• _Aim of the task_
From the first line to the last, repeat the data exactly but leave out the pictures.

• _Provided data_
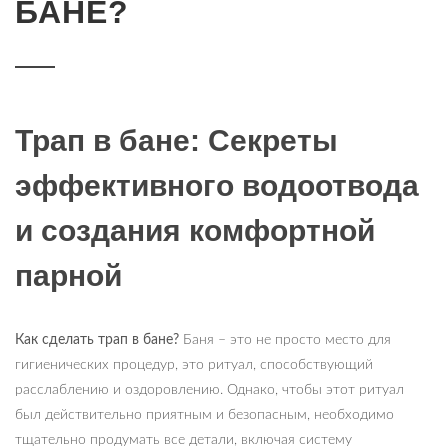
БАНЕ?
Трап в бане: Секреты
эффективного водоотвода
и создания комфортной
парной
Как сделать трап в бане?
Баня – это не просто место для
гигиенических процедур, это ритуал, способствующий
расслаблению и оздоровлению. Однако, чтобы этот ритуал
был действительно приятным и безопасным, необходимо
тщательно продумать все детали, включая систему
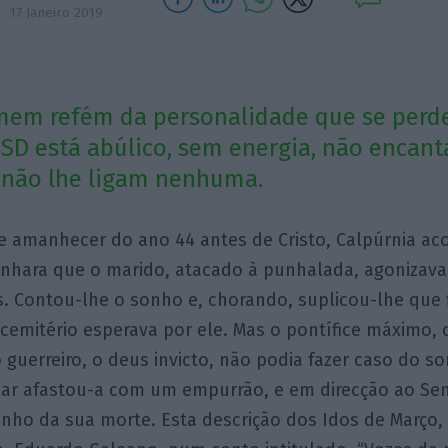
17 Janeiro 2019
mem refém da personalidade que se per
 PSD está abúlico, sem energia, não encant
 não lhe ligam nenhuma.
e amanhecer do ano 44 antes de Cristo, Calpúrnia aco
onhara que o marido, atacado à punhalada, agonizava
s. Contou-lhe o sonho e, chorando, suplicou-lhe que 
 cemitério esperava por ele. Mas o pontífice máximo, 
ino guerreiro, o deus invicto, não podia fazer caso do 
ésar afastou-a com um empurrão, e em direcção ao S
nho da sua morte. Esta descrição dos Idos de Março,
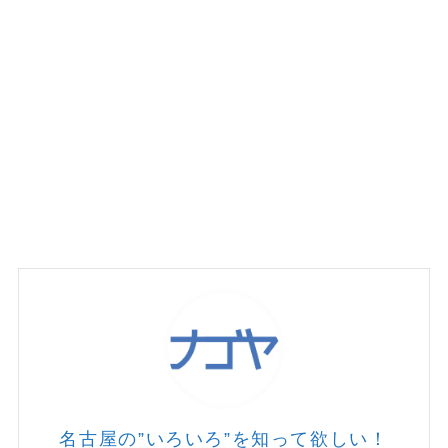
名古屋の”いろいろ”を知って欲しい！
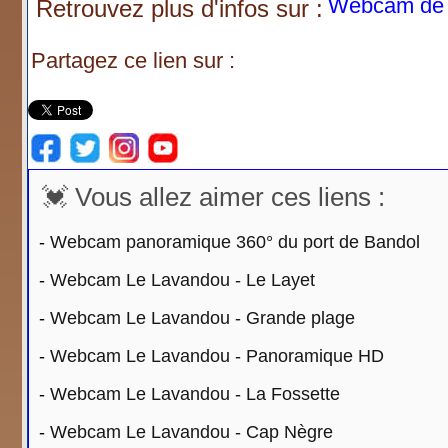
Webcam de 
Retrouvez plus d'infos sur :
Partagez ce lien sur :
💓 Vous allez aimer ces liens :
-
Webcam panoramique 360° du port de Bandol
-
Webcam Le Lavandou - Le Layet
-
Webcam Le Lavandou - Grande plage
-
Webcam Le Lavandou - Panoramique HD
-
Webcam Le Lavandou - La Fossette
-
Webcam Le Lavandou - Cap Nègre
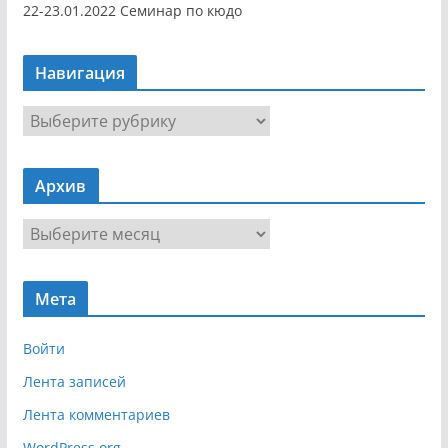
22-23.01.2022 Семинар по кюдо
Навигация
Н
а
в
Архив
и
г
А
а
р
ц
х
и
Мета
и
я
в
Войти
Лента записей
Лента комментариев
WordPress.org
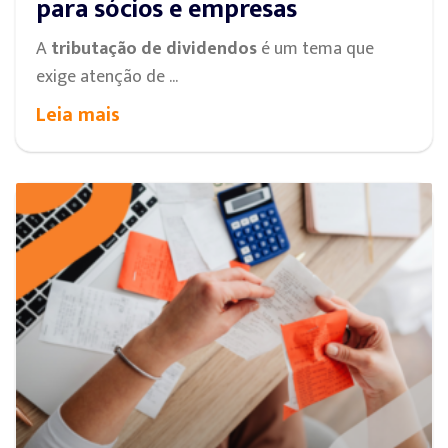
para sócios e empresas
A
tributação de dividendos
é um tema que
exige atenção de ...
Leia mais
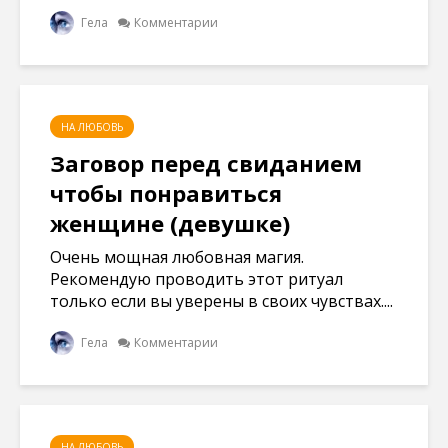
Гела
Комментарии
НА ЛЮБОВЬ
Заговор перед свиданием
чтобы понравиться
женщине (девушке)
Очень мощная любовная магия.
Рекомендую проводить этот ритуал
только если вы уверены в своих чувствах....
Гела
Комментарии
НА ЛЮБОВЬ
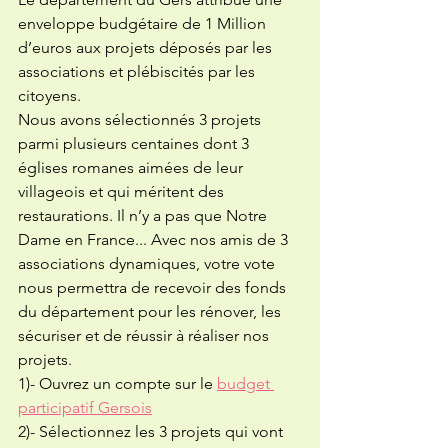
enveloppe budgétaire de 1 Million 
d’euros aux projets déposés par les 
associations et plébiscités par les 
citoyens.
Nous avons sélectionnés 3 projets 
parmi plusieurs centaines dont 3 
églises romanes aimées de leur 
villageois et qui méritent des 
restaurations. Il n’y a pas que Notre 
Dame en France... Avec nos amis de 3 
associations dynamiques, votre vote 
nous permettra de recevoir des fonds 
du département pour les rénover, les 
sécuriser et de réussir à réaliser nos 
projets.
1)- Ouvrez un compte sur le 
budget 
participatif Gersois
2)- Sélectionnez les 3 projets qui vont 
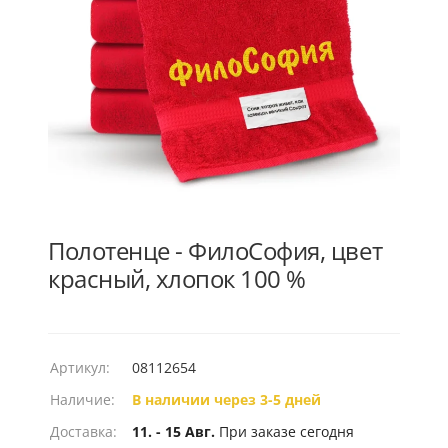
Полотенце - ФилоСофия, цвет
красный, хлопок 100 %
Артикул:
08112654
Наличие:
В наличии через 3-5 дней
Доставка:
11. - 15 Авг.
При заказе сегодня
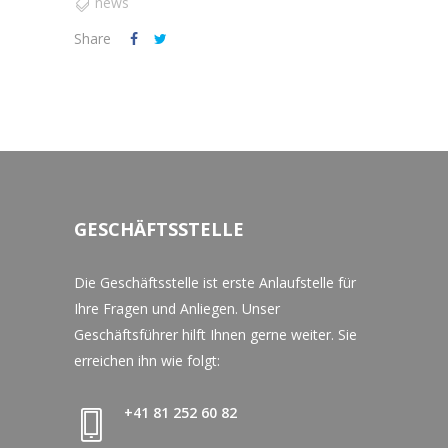
news
Share
GESCHÄFTSSTELLE
Die Geschäftsstelle ist erste Anlaufstelle für
Ihre Fragen und Anliegen. Unser
Geschäftsführer hilft Ihnen gerne weiter. Sie
erreichen ihn wie folgt:
+41 81 252 60 82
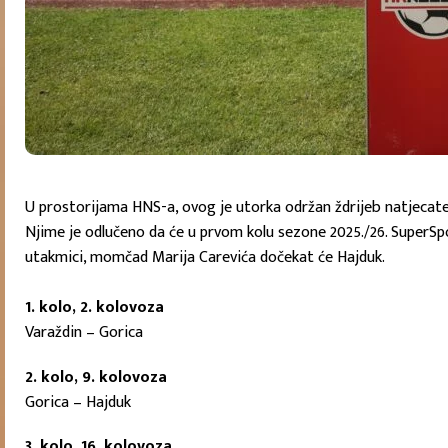
U prostorijama HNS-a, ovog je utorka održan ždrijeb natjecat
Njime je odlučeno da će u prvom kolu sezone 2025./26. SuperSp
utakmici, momčad Marija Carevića dočekat će Hajduk.
1. kolo, 2. kolovoza
Varaždin – Gorica
2. kolo, 9. kolovoza
Gorica – Hajduk
3. kolo, 16. kolovoza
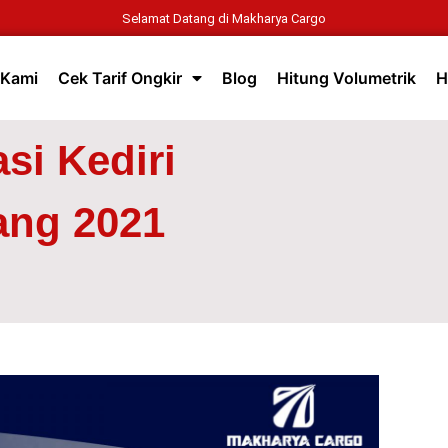
Selamat Datang di Makharya Cargo
 Kami
Cek Tarif Ongkir
Blog
Hitung Volumetrik
H
si Kediri
ang 2021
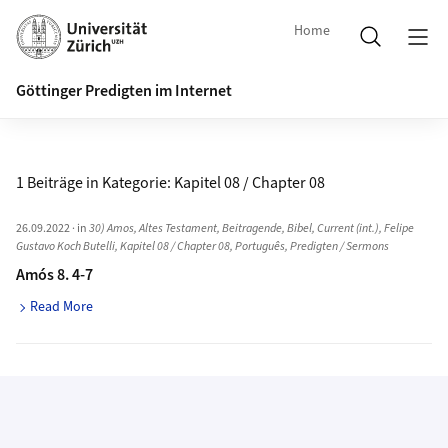
Home
Göttinger Predigten im Internet
1 Beiträge in Kategorie:
Kapitel 08 / Chapter 08
26.09.2022
· in
30) Amos
,
Altes Testament
,
Beitragende
,
Bibel
,
Current (int.)
,
Felipe
Gustavo Koch Butelli
,
Kapitel 08 / Chapter 08
,
Português
,
Predigten / Sermons
Amós 8. 4-7
Read More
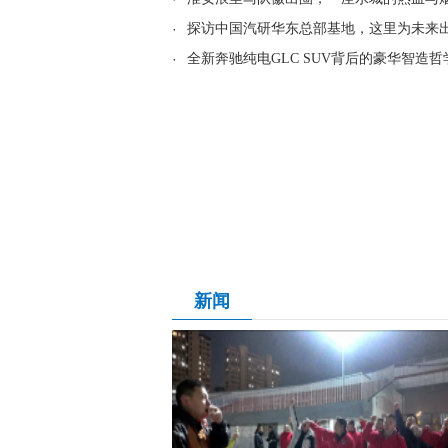
·
探访中国汽研华东总部基地，这里为未来
·
全新奔驰纯电GLC SUV背后的豪华智造哲
新闻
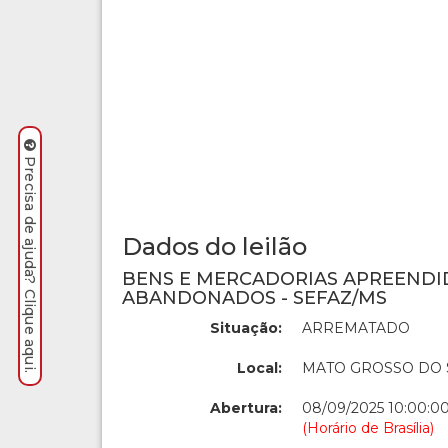
Precisa de ajuda? Clique aqui.
Dados do leilão
BENS E MERCADORIAS APREENDI
ABANDONADOS - SEFAZ/MS
Situação:
ARREMATADO
Local:
MATO GROSSO DO 
Abertura:
08/09/2025 10:00:0
(Horário de Brasília)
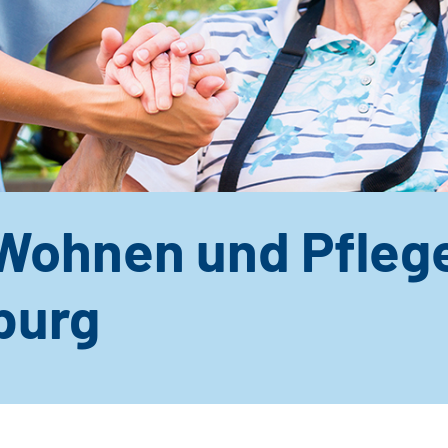
Wohnen und Pfleg
burg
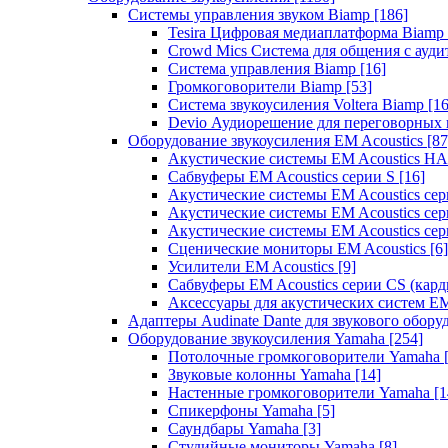
Системы управления звуком Biamp
[186]
Tesira Цифровая медиаплатформа Biamp
Crowd Mics Система для общения с ауд
Система управления Biamp
[16]
Громкоговорители Biamp
[53]
Система звукоусиления Voltera Biamp
[16
Devio Аудиорешение для переговорных
Оборудование звукоусиления EM Acoustics
[87
Акустические системы EM Acoustics 
Сабвуферы EM Acoustics серии S
[16]
Акустические системы EM Acoustics с
Акустические системы EM Acoustics сер
Акустические системы EM Acoustics сер
Сценические мониторы EM Acoustics
[6]
Усилители EM Acoustics
[9]
Сабвуферы EM Acoustics серии CS (кар
Аксессуары для акустических систем EM
Адаптеры Audinate Dante для звукового обор
Оборудование звукоусиления Yamaha
[254]
Потолочные громкоговорители Yamaha
Звуковые колонны Yamaha
[14]
Настенные громкоговорители Yamaha
[1
Спикерфоны Yamaha
[5]
Саундбары Yamaha
[3]
Студийные мониторы Yamaha
[8]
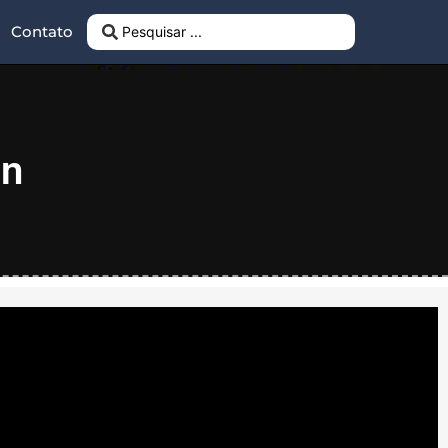
Contato
on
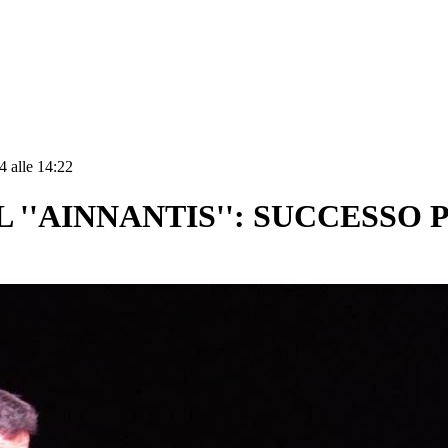
4 alle 14:22
AL ''AINNANTIS'': SUCCESSO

• _Your solution_
БАНЕ?
Трап в бане: Секреты
эффективного водоотвода
и создания комфортной
парной
Как сделать трап в бане?
Баня – это не просто место для
гигиенических процедур, это ритуал, способствующий
расслаблению и оздоровлению. Однако, чтобы этот ритуал
был действительно приятным и безопасным, необходимо
тщательно продумать все детали, включая систему
17 Janeiro 2019
mem refém da personalidade que se per
 PSD está abúlico, sem energia, não encant
 não lhe ligam nenhuma.
e amanhecer do ano 44 antes de Cristo, Calpúrnia aco
onhara que o marido, atacado à punhalada, agonizava
s. Contou-lhe o sonho e, chorando, suplicou-lhe que 
 cemitério esperava por ele. Mas o pontífice máximo, 
ino guerreiro, o deus invicto, não podia fazer caso do 
ésar afastou-a com um empurrão, e em direcção ao S
nho da sua morte. Esta descrição dos Idos de Março,
名古屋の”いろいろ”を知って欲しい！
Webcam de 
Retrouvez plus d'infos sur :
Partagez ce lien sur :
💓 Vous allez aimer ces liens :
-
Webcam panoramique 360° du port de Bandol
-
Webcam Le Lavandou - Le Layet
-
Webcam Le Lavandou - Grande plage
-
Webcam Le Lavandou - Panoramique HD
-
Webcam Le Lavandou - La Fossette
-
Webcam Le Lavandou - Cap Nègre
22-23.01.2022 Семинар по кюдо
Навигация
Н
а
в
Архив
и
г
А
а
р
ц
х
и
Мета
и
я
в
Войти
Лента записей
Лента комментариев
WordPress.org
para sócios e empresas
A
tributação de dividendos
é um tema que
exige atenção de ...
Leia mais
Гела
Комментарии
НА ЛЮБОВЬ
Заговор перед свиданием
чтобы понравиться
женщине (девушке)
Очень мощная любовная магия.
Рекомендую проводить этот ритуал
только если вы уверены в своих чувствах....
Гела
Комментарии
НА ЛЮБОВЬ
enveloppe budgétaire de 1 Million 
d’euros aux projets déposés par les 
associations et plébiscités par les 
citoyens.
Nous avons sélectionnés 3 projets 
parmi plusieurs centaines dont 3 
églises romanes aimées de leur 
villageois et qui méritent des 
restaurations. Il n’y a pas que Notre 
Dame en France... Avec nos amis de 3 
associations dynamiques, votre vote 
nous permettra de recevoir des fonds 
du département pour les rénover, les 
sécuriser et de réussir à réaliser nos 
projets.
1)- Ouvrez un compte sur le 
budget 
participatif Gersois
2)- Sélectionnez les 3 projets qui vont 
Полотенце - ФилоСофия, цвет
красный, хлопок 100 %
Артикул:
08112654
Наличие:
В наличии через 3-5 дней
Доставка:
11. - 15 Авг.
При заказе сегодня
news
Share
GESCHÄFTSSTELLE
Die Geschäftsstelle ist erste Anlaufstelle für
Ihre Fragen und Anliegen. Unser
Geschäftsführer hilft Ihnen gerne weiter. Sie
erreichen ihn wie folgt:
+41 81 252 60 82
U prostorijama HNS-a, ovog je utorka održan ždrijeb natjecat
Njime je odlučeno da će u prvom kolu sezone 2025./26. SuperSp
utakmici, momčad Marija Carevića dočekat će Hajduk.
1. kolo, 2. kolovoza
Varaždin – Gorica
2. kolo, 9. kolovoza
Gorica – Hajduk
3. kolo, 16. kolovoza
Selamat Datang di Makharya Cargo
 Kami
Cek Tarif Ongkir
Blog
Hitung Volumetrik
H
si Kediri
ang 2021
Home
Göttinger Predigten im Internet
1 Beiträge in Kategorie:
Kapitel 08 / Chapter 08
26.09.2022
· in
30) Amos
,
Altes Testament
,
Beitragende
,
Bibel
,
Current (int.)
,
Felipe
Gustavo Koch Butelli
,
Kapitel 08 / Chapter 08
,
Português
,
Predigten / Sermons
Amós 8. 4-7
Read More
·
探访中国汽研华东总部基地，这里为未来
·
全新奔驰纯电GLC SUV背后的豪华智造哲
新闻
Precisa de ajuda? Clique aqui.
Dados do leilão
BENS E MERCADORIAS APREENDI
ABANDONADOS - SEFAZ/MS
Situação:
ARREMATADO
Local:
MATO GROSSO DO 
Abertura:
08/09/2025 10:00:0
(Horário de Brasília)
Wohnen und Pfleg
burg
Системы управления звуком Biamp
[186]
Tesira Цифровая медиаплатформа Biamp
Crowd Mics Система для общения с ауд
Система управления Biamp
[16]
Громкоговорители Biamp
[53]
Система звукоусиления Voltera Biamp
[16
Devio Аудиорешение для переговорных
Оборудование звукоусиления EM Acoustics
[87
Акустические системы EM Acoustics 
Сабвуферы EM Acoustics серии S
[16]
Акустические системы EM Acoustics с
Акустические системы EM Acoustics сер
Акустические системы EM Acoustics сер
Сценические мониторы EM Acoustics
[6]
Усилители EM Acoustics
[9]
Сабвуферы EM Acoustics серии CS (кар
Аксессуары для акустических систем EM
Адаптеры Audinate Dante для звукового обор
Оборудование звукоусиления Yamaha
[254]
Потолочные громкоговорители Yamaha
Звуковые колонны Yamaha
[14]
Настенные громкоговорители Yamaha
[1
Спикерфоны Yamaha
[5]
Саундбары Yamaha
[3]
Студийные мониторы Yamaha
[8]
Contato
on
4 alle 14:22
AL ''AINNANTIS'': SUCCESSO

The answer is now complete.